Ofsted's report reviews findings from a monitoring visit on March 12-13. This was the eighth monitoring visit since the local authority was judged inadequate.

Inspectors focused on the effectiveness of the children's single point of access (CSPoA) in responding to concerns about children, the early response to risk and the effectiveness "step up" or "step down" arrangements between different levels of intervention.

Inspectors highlighted how staff turnover continues to adversely impact on managers' ability to bring about improvement. While it noted that the recent recruitment of permanent team managers is a positive step, the instability and interim status of large parts of the workforce indicate ongoing fragility.

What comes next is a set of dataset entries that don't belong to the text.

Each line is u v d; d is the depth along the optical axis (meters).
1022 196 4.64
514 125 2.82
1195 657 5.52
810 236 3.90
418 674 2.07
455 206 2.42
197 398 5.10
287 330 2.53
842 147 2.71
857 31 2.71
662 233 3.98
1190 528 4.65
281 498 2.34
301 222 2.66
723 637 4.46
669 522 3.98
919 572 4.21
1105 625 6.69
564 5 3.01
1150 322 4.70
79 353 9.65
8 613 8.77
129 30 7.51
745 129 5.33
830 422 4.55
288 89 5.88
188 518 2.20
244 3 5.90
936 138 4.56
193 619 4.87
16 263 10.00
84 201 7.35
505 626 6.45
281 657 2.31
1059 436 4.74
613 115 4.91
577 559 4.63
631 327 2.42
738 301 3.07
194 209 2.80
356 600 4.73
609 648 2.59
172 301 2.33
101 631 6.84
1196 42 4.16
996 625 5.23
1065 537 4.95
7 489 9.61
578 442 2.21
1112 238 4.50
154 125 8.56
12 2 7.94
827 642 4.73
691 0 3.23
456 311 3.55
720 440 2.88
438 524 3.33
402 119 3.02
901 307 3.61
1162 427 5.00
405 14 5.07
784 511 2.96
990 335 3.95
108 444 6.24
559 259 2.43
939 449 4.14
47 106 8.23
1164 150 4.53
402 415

Inspectors said that while the CSPoA has broadly sustained the improvements seen in the 2017 monitoring visit, weaknesses in some areas of practice remain, and the quality of social work practice in child protection enquiries and assessments remains inconsistent. Despite this, inspectors saw no cases where children were at immediate risk of harm.

Elsewhere, the quality of performance management information was described as poor. Some data indicated that 191 children had not been seen by a social worker, which was not in fact the case. 

Also, not all relevant partners contribute to strategy discussions. This concern was noted in the 2017 monitoring visit and has not improved, the inspectors said. This was a "missed opportunity" given the co-location of partners in the CSPoA and could lead to gaps in understanding a child's circumstances, early understanding of risks and initial safety planning.

Other positives included Brighter Futures' response to children who go missing, which was praised for its effective weekly multi-agency "missing" meetings and that the actions from these meetings do successfully reduce risk to children. 

Antony Kildare, Brighter Futures managing director, noted that the company is streamlining its processes to capture data more accurately. "This will give us better performance management information on frontline practice," he added. 

Eleni Ioannides, interim director of children's services, said: "We know there are areas which need addressing in terms of oversight and the consistent quality of social work practice but we're at the start of our improvement journey and this report indicates we're on the right track."